─── Trecho fornecido ───

Uma dúvida: mientras não é enquanto no português?


----------



## dragona

Vanda said:


> Uma dúvida: mientras não é enquanto no português?


Sí, es así.

Entonces, ¿no puedo interpretar tampoco "então que és" como "mientras eres" o "ahora que *eres*" ("ahora que *sí* eres", pues después *no serás*)?


----------



## Tomby

Vanda said:


> em tão
> então
> Uma dúvida: mientras não é enquanto no português?


Mientras (ES) = Enquanto (PT) 
Exemplo: 
_Mientras tu estudias, yo escucho música_. = Enquanto tu estudas, eu escuto música. 
Boa noite!


----------



## Outsider

dragona said:


> Entonces, ¿no puedo interpretar tampoco "então que és" como "mientras eres" o "ahora que *eres*" ("ahora que *sí* eres", pues después *no serás*)?


No confunda _enquanto_ con _então_.

─── Dados brutos ───

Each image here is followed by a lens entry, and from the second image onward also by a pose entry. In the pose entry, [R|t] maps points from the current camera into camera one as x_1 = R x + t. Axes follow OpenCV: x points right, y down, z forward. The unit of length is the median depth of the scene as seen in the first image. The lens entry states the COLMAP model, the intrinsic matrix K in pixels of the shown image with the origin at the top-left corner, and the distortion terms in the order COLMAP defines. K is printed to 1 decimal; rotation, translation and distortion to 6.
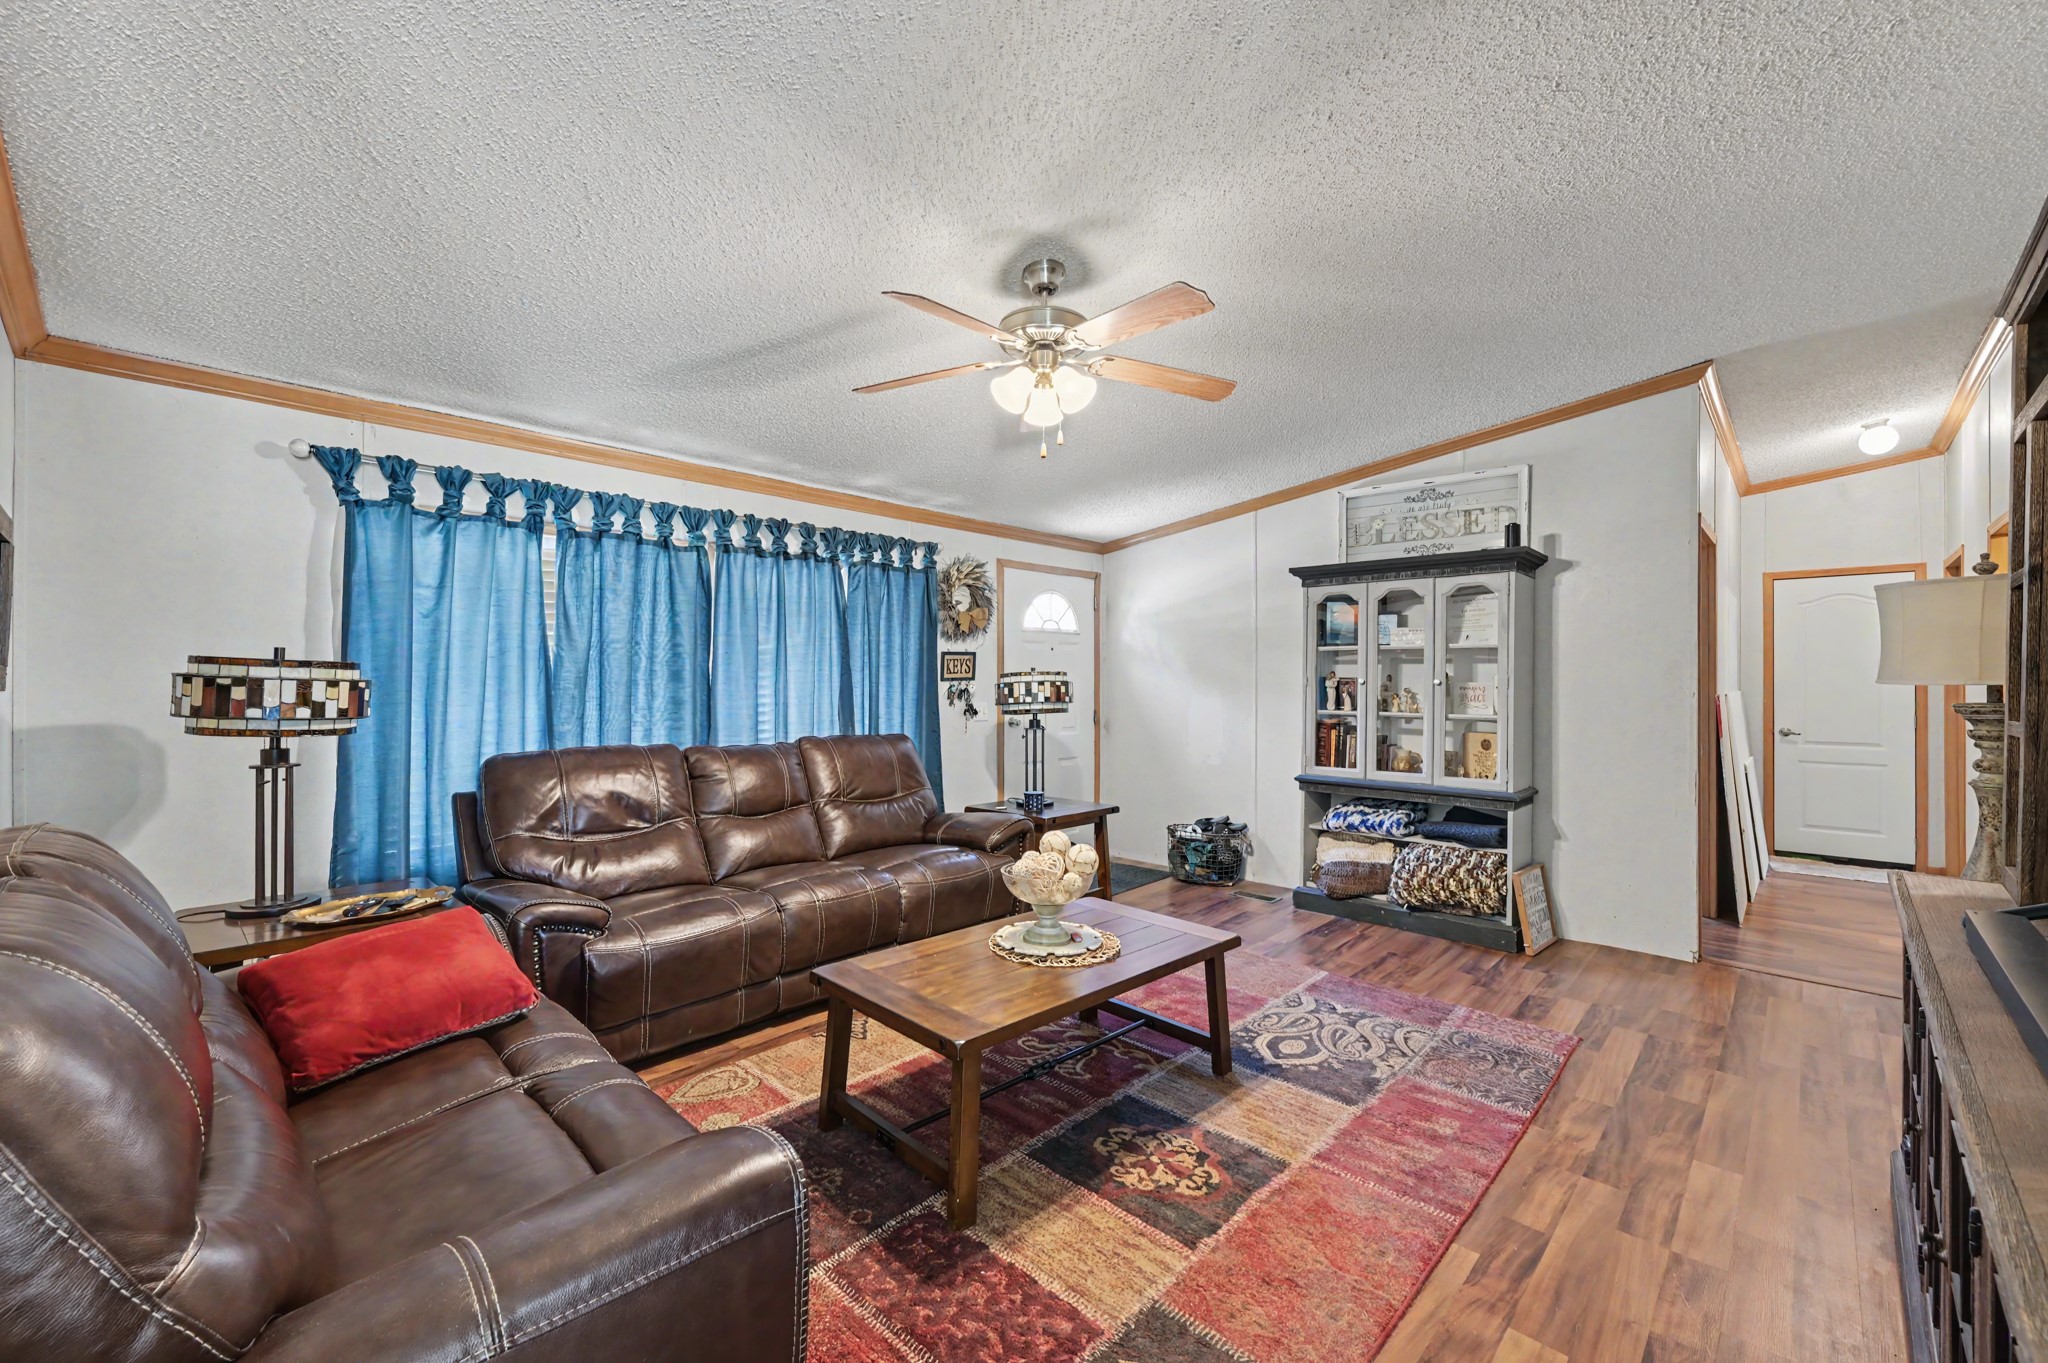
lens RADIAL K [[825.1, 0, 1024.0], [0, 825.1, 681.5], [0, 0, 1]] dist [0.000127, 0.000016]
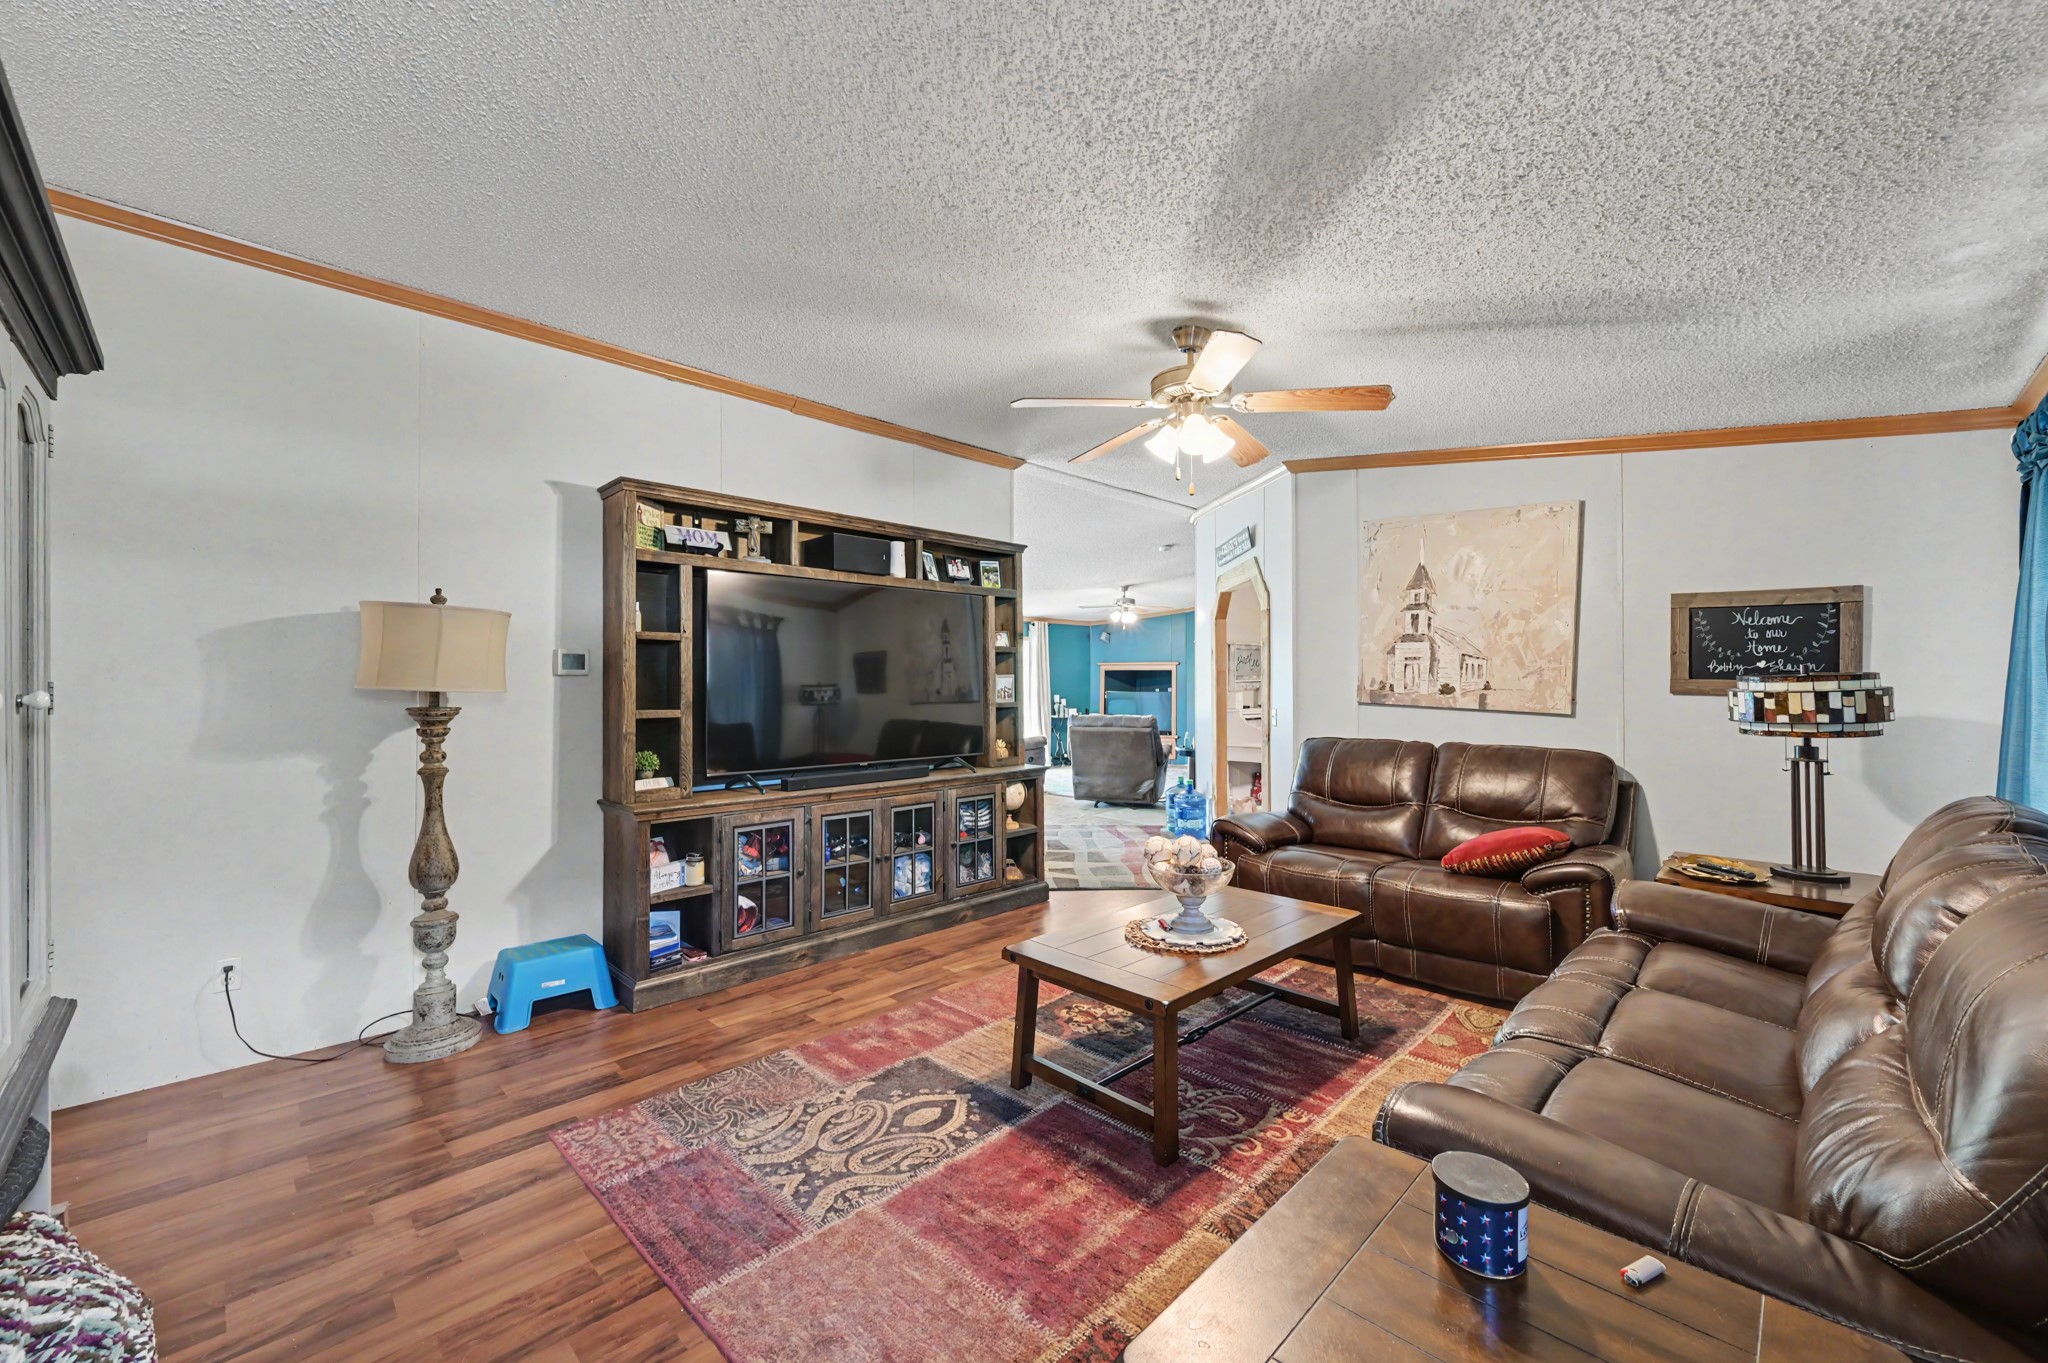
lens RADIAL K [[811.0, 0, 1024.9], [0, 811.0, 672.9], [0, 0, 1]] dist [-0.001001, -0.000109]
pose [[-0.999888, -0.001620, 0.014848, 0.216143], [-0.001853, 0.999875, -0.015716, -0.006991], [-0.014821, -0.015742, -0.999766, 1.929641]]
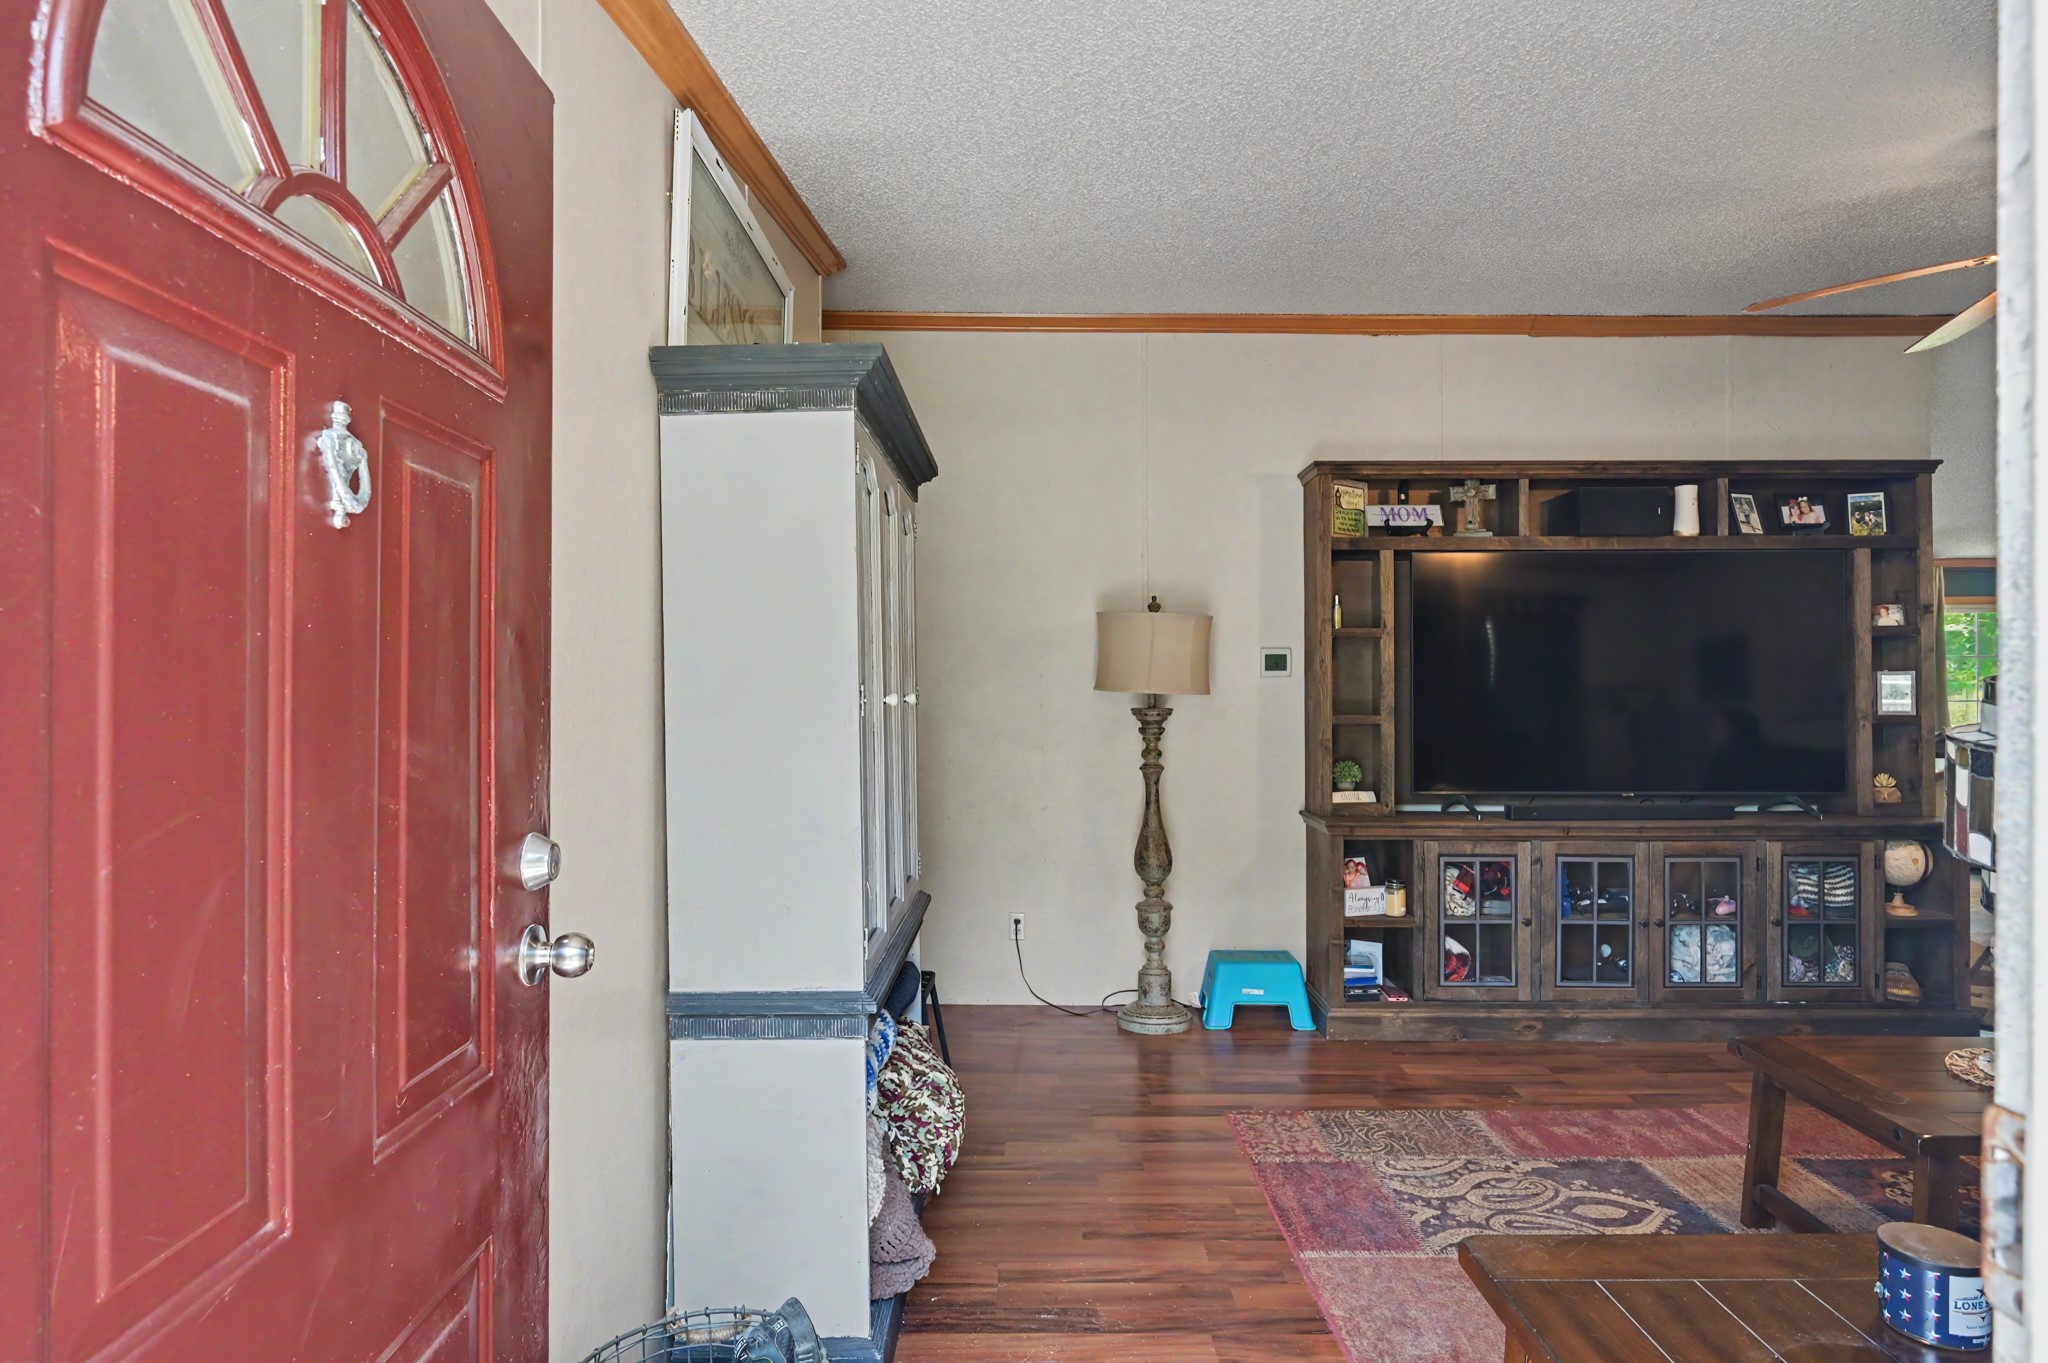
lens RADIAL K [[1184.7, 0, 1024.0], [0, 1184.7, 681.5], [0, 0, 1]] dist [-0.003724, -0.000196]
pose [[-0.690091, -0.001694, 0.723721, -0.071481], [-0.002631, 0.999997, -0.000169, -0.013288], [-0.723718, -0.002021, -0.690093, 2.152536]]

───

Detalhes do exercício
Passe para o inglês esta frase do trecho fornecido: "No confunda enquanto con então."

Resposta escrita
Don't confuse enquanto with então.